Cálices e taças contornavam esse risco adicionando um recurso de compartimentação a esse espaço durante sua forja, embora ainda fosse uma prática bastante rara. E, no fim das contas, um artefato não era um Núcleo de Lumyst, mas um objeto, o que reduzia significativamente o perigo.

Mesmo para os cultivadores de Lumyst que já haviam adquirido um, obter essa Bênção não seria inútil. Apenas o tornaria mais vasto e robusto.

O armazenamento de Jake, por enquanto, estava mais para um lago do que para o mar, mas ele estava empolgado. Isso lhe dava outra maneira de guardar suas coisas. Usar a Lumyst lá dentro até lhe deu algumas ideias novas. Refinar artefatos, por exemplo.

Caso alguém estivesse se perguntando, os Espíritos do Sol e da Lua também tinham suas próprias versões de um Mar de Lumyst — algo ainda mais avançado. De acordo com a Rainha Mandante das Almas, o Mundo Interior de Klayr, que serviu de base para a membrana, era sua forma final.

Perspectivas empolgantes para o futuro… Se ele conseguir sobreviver a tudo isso.

Quando Jake chegou ao acampamento, não havia mais ninguém. As estruturas e tendas estavam intactas, os soldados levando apenas o essencial. As tropas que ali estavam estacionadas já haviam se juntado ao campo de batalha final durante sua ausência.

Ciente do confronto iminente, ele entrou em sua tenda e encontrou uma carta deixada por Ceythie. Seu exército pessoal estava pronto para entrar em ação…

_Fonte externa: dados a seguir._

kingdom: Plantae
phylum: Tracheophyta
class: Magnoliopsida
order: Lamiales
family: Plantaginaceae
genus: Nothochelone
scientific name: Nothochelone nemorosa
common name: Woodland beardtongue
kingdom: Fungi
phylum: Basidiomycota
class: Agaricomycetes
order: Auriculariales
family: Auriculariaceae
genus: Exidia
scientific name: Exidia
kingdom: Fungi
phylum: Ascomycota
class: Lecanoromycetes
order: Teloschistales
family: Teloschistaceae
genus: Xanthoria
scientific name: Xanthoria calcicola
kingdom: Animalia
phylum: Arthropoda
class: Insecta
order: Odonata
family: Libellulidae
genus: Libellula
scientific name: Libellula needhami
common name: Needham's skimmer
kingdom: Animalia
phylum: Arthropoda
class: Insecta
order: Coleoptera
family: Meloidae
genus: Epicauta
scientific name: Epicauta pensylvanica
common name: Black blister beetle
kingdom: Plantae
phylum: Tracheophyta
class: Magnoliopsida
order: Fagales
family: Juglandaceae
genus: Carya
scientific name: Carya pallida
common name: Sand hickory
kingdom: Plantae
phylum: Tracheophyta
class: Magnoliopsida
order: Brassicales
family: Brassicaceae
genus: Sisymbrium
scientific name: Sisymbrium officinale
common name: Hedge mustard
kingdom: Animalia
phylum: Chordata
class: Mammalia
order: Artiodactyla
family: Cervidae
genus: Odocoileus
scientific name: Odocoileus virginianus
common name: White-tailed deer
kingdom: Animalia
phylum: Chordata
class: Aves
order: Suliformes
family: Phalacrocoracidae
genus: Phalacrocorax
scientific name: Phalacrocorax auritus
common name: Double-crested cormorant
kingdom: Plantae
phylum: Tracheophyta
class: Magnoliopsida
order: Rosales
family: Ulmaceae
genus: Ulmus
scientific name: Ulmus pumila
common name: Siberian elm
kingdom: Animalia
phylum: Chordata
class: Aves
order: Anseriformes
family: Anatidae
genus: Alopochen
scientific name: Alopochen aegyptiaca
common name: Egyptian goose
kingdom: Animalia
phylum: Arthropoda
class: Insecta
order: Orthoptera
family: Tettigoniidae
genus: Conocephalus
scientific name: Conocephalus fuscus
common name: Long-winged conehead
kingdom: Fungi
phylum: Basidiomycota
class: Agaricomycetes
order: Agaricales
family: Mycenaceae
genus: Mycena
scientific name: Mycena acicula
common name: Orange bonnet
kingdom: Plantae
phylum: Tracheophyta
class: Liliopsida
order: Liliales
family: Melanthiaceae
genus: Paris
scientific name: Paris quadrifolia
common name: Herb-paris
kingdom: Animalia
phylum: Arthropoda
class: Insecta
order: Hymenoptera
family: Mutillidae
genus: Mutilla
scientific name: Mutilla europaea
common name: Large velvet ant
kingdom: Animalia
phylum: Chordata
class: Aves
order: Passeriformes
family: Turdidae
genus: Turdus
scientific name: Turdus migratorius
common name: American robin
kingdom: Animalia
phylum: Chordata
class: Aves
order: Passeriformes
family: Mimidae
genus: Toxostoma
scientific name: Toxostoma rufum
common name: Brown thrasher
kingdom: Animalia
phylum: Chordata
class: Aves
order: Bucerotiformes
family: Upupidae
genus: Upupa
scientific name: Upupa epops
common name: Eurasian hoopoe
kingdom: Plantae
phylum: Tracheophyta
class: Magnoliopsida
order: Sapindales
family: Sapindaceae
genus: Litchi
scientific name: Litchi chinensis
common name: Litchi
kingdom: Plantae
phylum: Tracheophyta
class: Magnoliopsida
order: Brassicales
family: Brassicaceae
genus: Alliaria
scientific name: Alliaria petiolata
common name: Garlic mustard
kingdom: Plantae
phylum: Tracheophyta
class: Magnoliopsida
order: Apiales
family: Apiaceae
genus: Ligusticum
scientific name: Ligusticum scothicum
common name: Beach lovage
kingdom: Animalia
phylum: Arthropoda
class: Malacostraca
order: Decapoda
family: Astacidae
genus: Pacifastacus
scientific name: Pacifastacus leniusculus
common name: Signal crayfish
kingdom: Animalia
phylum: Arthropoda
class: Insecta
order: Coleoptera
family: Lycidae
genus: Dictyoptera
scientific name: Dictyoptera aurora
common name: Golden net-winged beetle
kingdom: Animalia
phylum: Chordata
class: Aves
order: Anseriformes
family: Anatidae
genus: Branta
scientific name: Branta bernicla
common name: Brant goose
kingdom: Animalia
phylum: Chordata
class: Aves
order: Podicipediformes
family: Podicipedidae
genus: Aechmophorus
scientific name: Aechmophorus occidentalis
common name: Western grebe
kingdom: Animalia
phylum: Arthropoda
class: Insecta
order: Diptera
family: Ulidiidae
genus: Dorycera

Ele então se voltou para a sombra ligeiramente mais escura e alongada sob uma das cadeiras e recuperou a mensagem codificada de Héfesto que estava escondida ali. Ele também não havia ficado parado na noite anterior.

A sombra se dissipou junto com sua mensagem, voltando a ser a sombra de uma cadeira comum. Antes de partir, ele pegou sua Concha Espiritual e contatou uma última pessoa.

“Asfrid, como estão os preparativos que solicitei?”, perguntou Jake calmamente assim que a conexão foi estabelecida.

“Todos estão em posição. Seja o que for que tentem, não deixaremos nada passar. Podemos dar tudo de nós sem nos conter.”

“E os nossos dois prisioneiros?”

“Liberei e alimentei com algumas ‘informações cruciais’, como você ordenou. Mesmo que eles não mordam a isca, isso vai causar um certo caos.”

Eram os dois jogadores que ele havia poupado durante sua caçada noturna anterior: Glutton e Torak. Um de Rank 16 e outro de Rank 14.

Ele quase havia se esquecido deles, sem saber o que fazer com eles, mas finalmente encontrou uma utilidade: irritar Cho Min Ho.